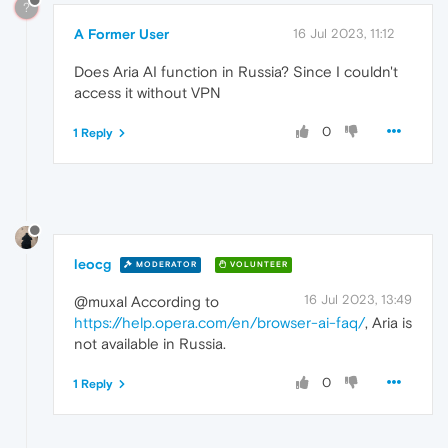
?
A Former User
16 Jul 2023, 11:12
Does Aria AI function in Russia? Since I couldn't
access it without VPN
0
1 Reply
leocg
MODERATOR
VOLUNTEER
16 Jul 2023, 13:49
@muxal According to
https://help.opera.com/en/browser-ai-faq/
, Aria is
not available in Russia.
0
1 Reply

§ **Problem details**: The answer must be one number: how many lines in the records above contain "Russia".

§ **Task response**: 2